Well, [MENTION=42582]pemerton[/MENTION], for whatever reason, grabs terms that have an established meaning and then imparts a special definition to them that you have to tease out through conversation. He'll also switch to other terminology mid-stride that means the same thing, seemingly giving back the originally contentious term, but then go back to the original term still using his special definitions. I don't believe this to be malicious, I really don't think he attaches much importance to the terms used so, to him, it's all what he's talking about. Frustrating and confusing until you figure out what he's really driving at.

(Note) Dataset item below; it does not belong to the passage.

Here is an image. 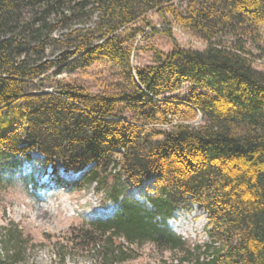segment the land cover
<instances>
[{"label":"trees","instance_id":"trees-1","mask_svg":"<svg viewBox=\"0 0 264 264\" xmlns=\"http://www.w3.org/2000/svg\"><path fill=\"white\" fill-rule=\"evenodd\" d=\"M40 1L0 0V185L11 183L36 152L39 168L22 177L29 186L60 166L66 174L92 167L82 186L100 187L119 208L95 223L106 235L101 264L126 259L124 240L186 250L168 222L192 204L208 213L216 244L195 264H264V71L247 48V38H260L264 0H186L183 7L177 0H43L38 8ZM87 10L96 21L71 29L74 43L58 64L75 71L107 61L130 89L94 94L60 83L45 92L37 81L52 68L42 60L56 29L49 19L72 25ZM152 12L163 31L148 21ZM173 27L207 49L176 45L165 54L150 47L154 65L134 67L130 44L147 28L174 39ZM186 84L193 92L184 103L166 100ZM127 111L136 113L134 122L123 118ZM199 114L203 122L195 125ZM142 125L167 129L145 136ZM151 179V208L118 192L120 182L139 189ZM18 233L0 236V264H24L13 243Z\"/></svg>","mask_w":264,"mask_h":264},{"label":"rangeland","instance_id":"rangeland-1","mask_svg":"<svg viewBox=\"0 0 264 264\" xmlns=\"http://www.w3.org/2000/svg\"><path fill=\"white\" fill-rule=\"evenodd\" d=\"M43 2L41 0L37 7L41 8ZM176 3L183 7L186 0H177ZM88 11L80 17H75L72 25L67 21L55 20L54 16L49 19L56 25V29L42 60L49 62L52 68L37 81L38 84H44L45 92H53L60 83L82 86L94 94L117 93L130 89L123 73L107 61L97 62L91 67L75 71L70 69V64L66 66L58 64L60 56L70 50L69 47L74 43L75 39L70 37L71 29L88 28L96 21V17H91ZM66 13L70 17V11L66 10ZM147 19L154 29L163 31L166 28L163 20L156 13L148 14ZM143 26V22L135 24V27ZM150 29L147 28L144 34L130 44L134 67L154 65V54L147 51L150 47H156L165 54L171 53L176 45L198 51H204L208 47L205 41L191 36L179 27L172 28L174 39L163 33L151 34ZM222 39L231 41L232 38L224 33ZM247 40V48L258 57L256 69L264 71V26L260 27L259 39L247 38ZM64 67L67 68L63 70ZM56 73L60 74L56 75ZM192 92L193 87L186 84L180 91L166 96V100L184 103ZM119 109L121 111L122 106ZM182 111L188 113L187 108H182ZM122 116L126 121L134 122L136 113L127 111ZM196 118L195 125L203 122L200 114ZM142 128L145 136L167 129L157 125L151 127L142 125ZM32 158L33 160L25 164L22 171L15 175L11 183L0 185V236H8L19 231L20 237L18 236L13 243L19 242L20 258L24 264H101V254L104 251L102 245L106 242L104 238L106 235H102L103 232L99 231V226L95 223L99 219L113 218L118 213V206L110 202V193H104L95 185L82 186L92 167L79 173L66 174L60 166L57 172L48 170L47 177L42 183L29 186L22 177L34 167L39 168L37 162L41 159V155L36 152L33 153ZM143 186L145 187L142 188ZM143 186L134 189L120 182L117 188L125 197L151 208L147 198L150 191L155 190L154 179L146 180ZM196 211L200 217L191 222V228L188 229L183 224L180 227L182 218L186 223V219ZM42 214L45 218H41ZM168 224L171 230L185 241L186 250L172 252L152 243L131 246L124 240L122 242L126 259L119 264H182L184 257L189 258L186 264H195L199 258L203 260L207 246L216 245L209 234L210 217L198 204L177 209ZM86 233L93 235L94 240L86 236ZM0 249H2L1 245ZM189 249L193 250V256H190ZM64 252L67 253L65 261L61 258Z\"/></svg>","mask_w":264,"mask_h":264},{"label":"bare ground","instance_id":"bare-ground-1","mask_svg":"<svg viewBox=\"0 0 264 264\" xmlns=\"http://www.w3.org/2000/svg\"><path fill=\"white\" fill-rule=\"evenodd\" d=\"M145 186H143L142 188H144ZM48 208H51V206H48ZM198 217H200V214H198V211L194 212L191 216H189L187 219H186V223L184 222L185 219L182 218V221L180 222V227H182L181 225L183 224L184 226H187L188 229H190L191 227V222L194 221L195 219H197ZM41 218H45V215L42 214L41 215ZM202 225V224H201ZM183 226V227H184Z\"/></svg>","mask_w":264,"mask_h":264},{"label":"built area","instance_id":"built-area-1","mask_svg":"<svg viewBox=\"0 0 264 264\" xmlns=\"http://www.w3.org/2000/svg\"><path fill=\"white\" fill-rule=\"evenodd\" d=\"M194 123H196V121Z\"/></svg>","mask_w":264,"mask_h":264}]
</instances>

In this thread (and in most threads, honestly) the things he's driving at is DM's using their pre-game created notes to control play during the game. Some things are okay-ish, like in games like D&D with complex combat rules premaking some encounter maps to have fights on and using the MM is okay because those things are hard to do quickly in play. But, even there, there's a line where it's hard to figure out when you cross from okay-ish to nopesville for [MENTION=42582]pemerton[/MENTION]. Trying to find that line turns out to be frustrating, as you usually figure out there's a massive perception difference between what you're talking about and what he's talking about. But, the gist is that he thinks player declarations should only be adjudicated by what they declare and the mechanics of the game and never, never ever, by what the DM wrote down in his notes and isn't known to the players.

Except for invisible things, and beholders in chasms, maybe... again, hard to understand, the ground keeps shifting at the margins.